▶ EXERCISE GOAL
Pictures excluded, return every entry exactly, please.

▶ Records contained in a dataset
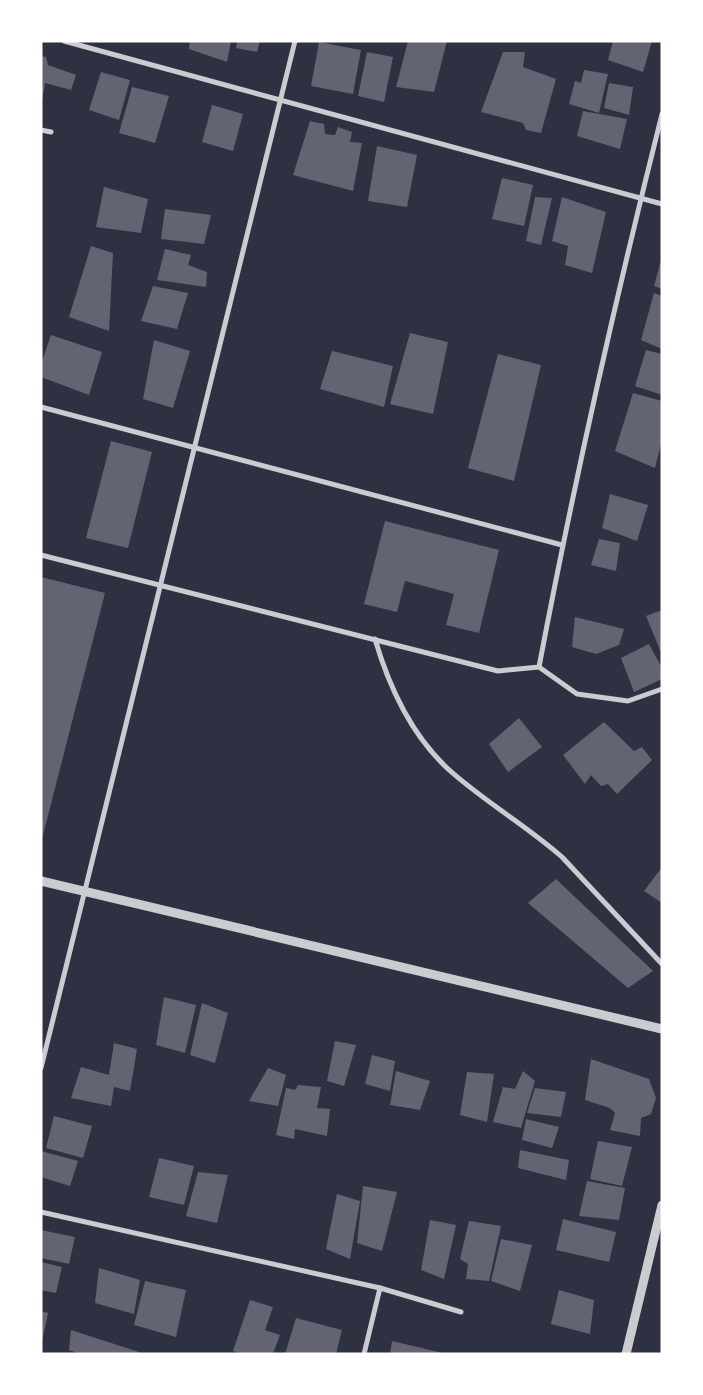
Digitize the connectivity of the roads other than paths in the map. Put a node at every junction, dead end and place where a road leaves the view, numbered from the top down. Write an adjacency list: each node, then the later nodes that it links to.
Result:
1 (64, 41): 3 (street)
2 (295, 41): 3 (street)
3 (281, 100): 7 (street); 10 (street)
4 (662, 114): 7 (street)
5 (41, 130): 6 (street)
6 (52, 132)
7 (641, 198): 8 (street); 11 (street)
8 (662, 204)
9 (41, 407): 10 (street)
10 (195, 448): 11 (street); 13 (street)
11 (562, 545): 15 (street)
12 (41, 555): 13 (street)
13 (160, 585): 14 (street); 18 (street)
14 (375, 639): 15 (street); 19 (street)
15 (539, 667): 16 (street)
16 (662, 689)
17 (41, 881): 18 (street)
18 (86, 891): 20 (street); 21 (street)
19 (662, 964)
20 (662, 1029)
21 (41, 1068)
22 (662, 1205): 27 (street)
23 (41, 1212): 24 (street)
24 (380, 1288): 25 (street); 26 (street)
25 (461, 1312)
26 (364, 1354)
27 (626, 1354)

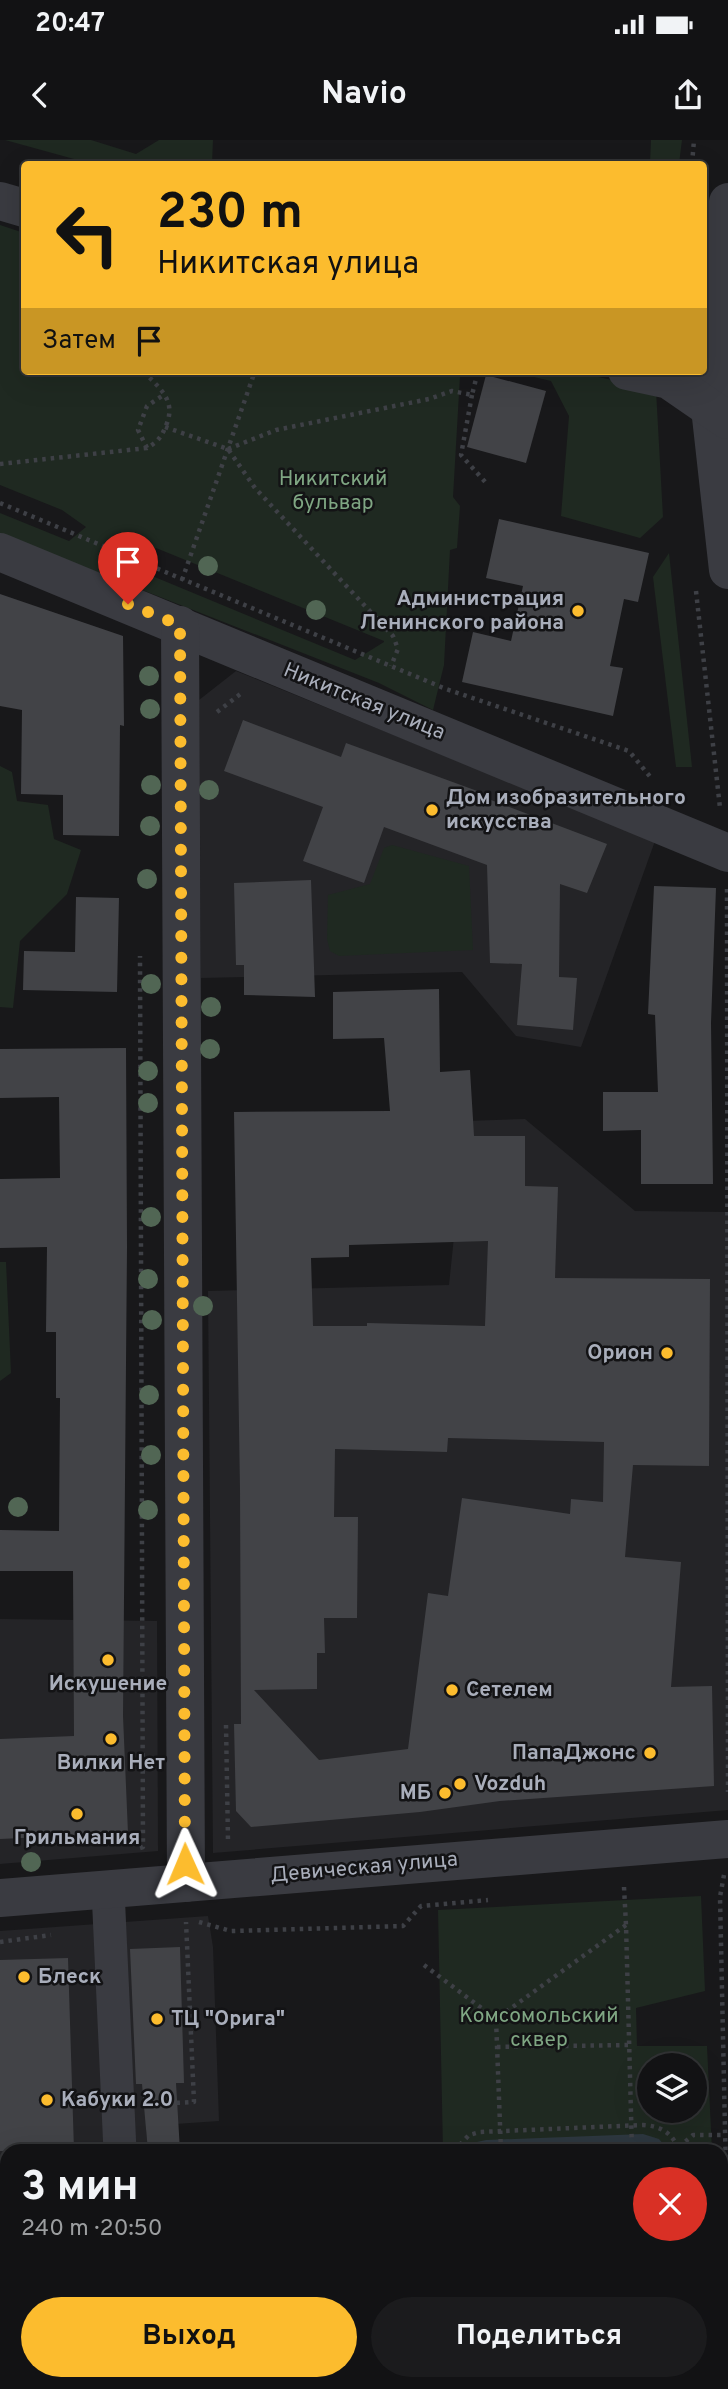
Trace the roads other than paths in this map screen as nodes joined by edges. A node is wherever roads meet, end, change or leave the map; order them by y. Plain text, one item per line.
1 (0, 201) edge
2 (728, 202) edge
3 (21, 207) edge
4 (645, 375) edge
5 (719, 415) edge
6 (0, 552) edge
7 (711, 576) edge
8 (180, 625) junction
9 (728, 853) edge
10 (727, 1839) edge
11 (186, 1883) junction
12 (108, 1890) junction
13 (0, 1898) edge
14 (120, 2144) edge

1 - 3 street
2 - 5 street
4 - 5 street
5 - 7 street
6 - 8 street, Никитская улица
8 - 9 street, Никитская улица
8 - 11 street
10 - 11 street, Девическая улица
11 - 12 street, Девическая улица
12 - 13 street, Девическая улица
12 - 14 street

▶ RESPONSE TO THIS TASK
Digitize the connectivity of the roads other than paths in the map. Put a node at every junction, dead end and place where a road leaves the view, numbered from the top down. Write an adjacency list: each node, then the later nodes that it links to.
Result:
1 (64, 41): 3 (street)
2 (295, 41): 3 (street)
3 (281, 100): 7 (street); 10 (street)
4 (662, 114): 7 (street)
5 (41, 130): 6 (street)
6 (52, 132)
7 (641, 198): 8 (street); 11 (street)
8 (662, 204)
9 (41, 407): 10 (street)
10 (195, 448): 11 (street); 13 (street)
11 (562, 545): 15 (street)
12 (41, 555): 13 (street)
13 (160, 585): 14 (street); 18 (street)
14 (375, 639): 15 (street); 19 (street)
15 (539, 667): 16 (street)
16 (662, 689)
17 (41, 881): 18 (street)
18 (86, 891): 20 (street); 21 (street)
19 (662, 964)
20 (662, 1029)
21 (41, 1068)
22 (662, 1205): 27 (street)
23 (41, 1212): 24 (street)
24 (380, 1288): 25 (street); 26 (street)
25 (461, 1312)
26 (364, 1354)
27 (626, 1354)

Trace the roads other than paths in this map screen as nodes joined by edges. A node is wherever roads meet, end, change or leave the map; order them by y. Plain text, one item per line.
1 (0, 201) edge
2 (728, 202) edge
3 (21, 207) edge
4 (645, 375) edge
5 (719, 415) edge
6 (0, 552) edge
7 (711, 576) edge
8 (180, 625) junction
9 (728, 853) edge
10 (727, 1839) edge
11 (186, 1883) junction
12 (108, 1890) junction
13 (0, 1898) edge
14 (120, 2144) edge

1 - 3 street
2 - 5 street
4 - 5 street
5 - 7 street
6 - 8 street, Никитская улица
8 - 9 street, Никитская улица
8 - 11 street
10 - 11 street, Девическая улица
11 - 12 street, Девическая улица
12 - 13 street, Девическая улица
12 - 14 street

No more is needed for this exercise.